ChromaZone can be produced in either powder or dispersion (slurry) form. Coors specifically requires a water-based gravure ink for its campaign. The optimal combination of printing and ink forms, though, ultimately depends on the function of the final product. Szafraniec gave the example of a black surface which changes to a rainbow when touched. “You would not be laying down enough thermochromic pigment to cover the image [with offset or flexo printing],” he said, “so [the] application would require screen printing.” ChromaZone’s adhesion process is also dependent on the product’s substrate.
Similar to the delicate discovery of correct substrate and printing process combinations, ChromaZone inks must be treated with additional care to maintain color-changing effectiveness. Though guaranteed for one year, the quality of the color change can be affected by a number of factors, such as overexposure to UV light or improper storage. The handling might require extra maintenance, but the indication of correct drinking temperature is a marketing technique bound to catch on with other domestic beer branding efforts.
While some consumers may still contend that beer needs no improvement, both Coors and ChromaZone have found a way to imaginatively make an interactive product out of one of the nation’s oldest favorites.

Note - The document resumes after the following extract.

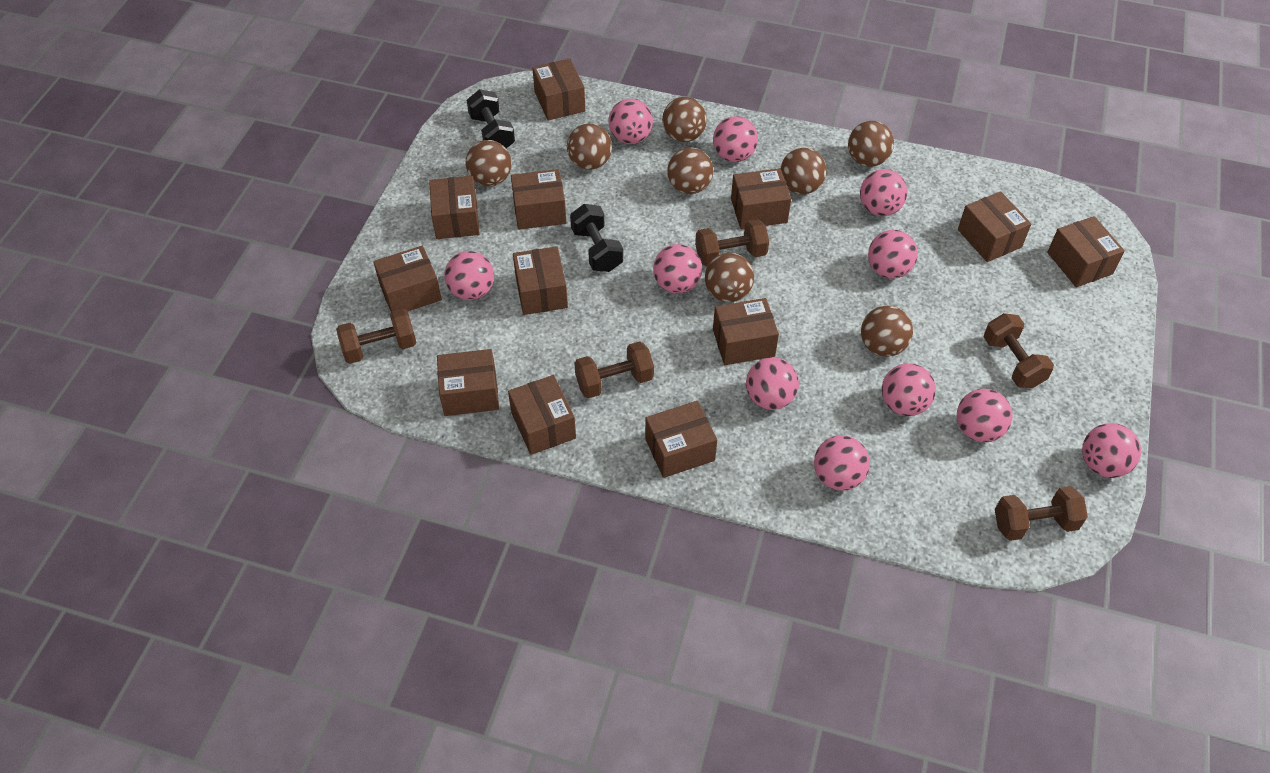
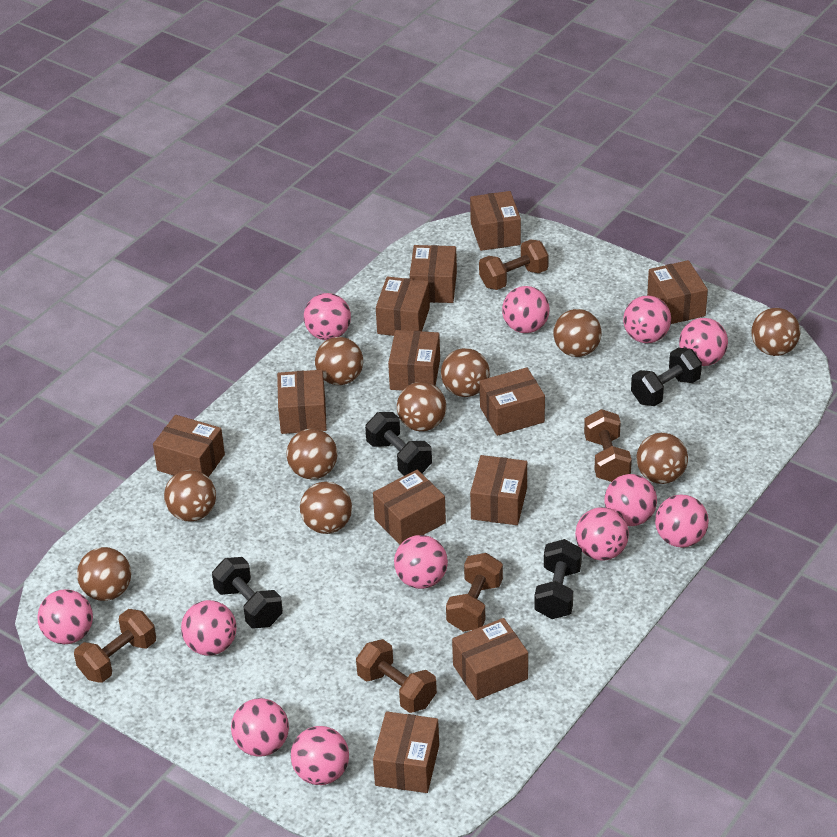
black dumbbell: [467,89,515,148] [570,204,623,272] = 2 -> [212,557,283,629] [365,412,432,476] [534,539,582,619] [631,348,702,406] = 4
brown ball: [466,140,512,186] [567,123,612,170] [662,97,707,142] [667,147,713,194] [705,253,754,302] [780,148,826,194] [848,121,894,167] [861,306,913,357] = 8 -> [77,547,131,601] [164,470,216,521] [286,429,337,479] [300,482,352,534] [315,337,363,385] [397,382,446,431] [441,348,490,397] [553,309,602,357] [636,433,688,484] [751,308,800,356] = 10
pink ball: [444,251,494,300] [608,99,653,144] [653,244,702,294] [713,116,758,162] [746,357,799,410] [814,435,870,491] [860,169,907,216] [868,230,918,279] [882,363,936,416] [957,389,1013,442] [1082,423,1141,478] = 11 -> [37,589,93,644] [181,600,236,656] [231,698,289,757] [291,726,349,785] [304,293,351,340] [394,535,448,589] [502,286,549,333] [575,507,629,561] [604,474,657,526] [623,296,671,343] [655,494,709,548] [679,318,728,366] = 12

NAStar, Middleton, Wis., a manufacturer of pressure-sensitive specialty products, has watched the rise in popularity of its temporary adhesive. Founded in 1988, NAStar began by servicing the laser label industry, according to NAStar marketing manager John Short.
“‘Temporary adhesive’ is kind of an anomaly in its name,” Short explained. “It’s removable, repositionable. Unlike many removables, it will not become permanent over time, and the scope of that adhesive also varies greater than a removable.” The “hydrophilic” adhesive can stick to a variety of surfaces, including glass, wood and moist surfaces, he continued.
NAStar’s line of SellNotes, consisting of MailNotes and NewsNotes, can be affixed to a variety of direct mail items or newspapers, respectively. MailNotes are pattern-coated with temporary adhesive and can be applied to magazines or envelopes. “[Our flag pattern is] United States Postal Service-approved, [and it has] one strip of adhesive,” he described. “We could do a pattern [however a client would] like, but the postal service has approved the flag pattern in both high gloss as well as uncoated yellow, which is more like the traditional Post-it Note.”
Necessity might have always been the mother of invention, but today, reinvention is a necessity.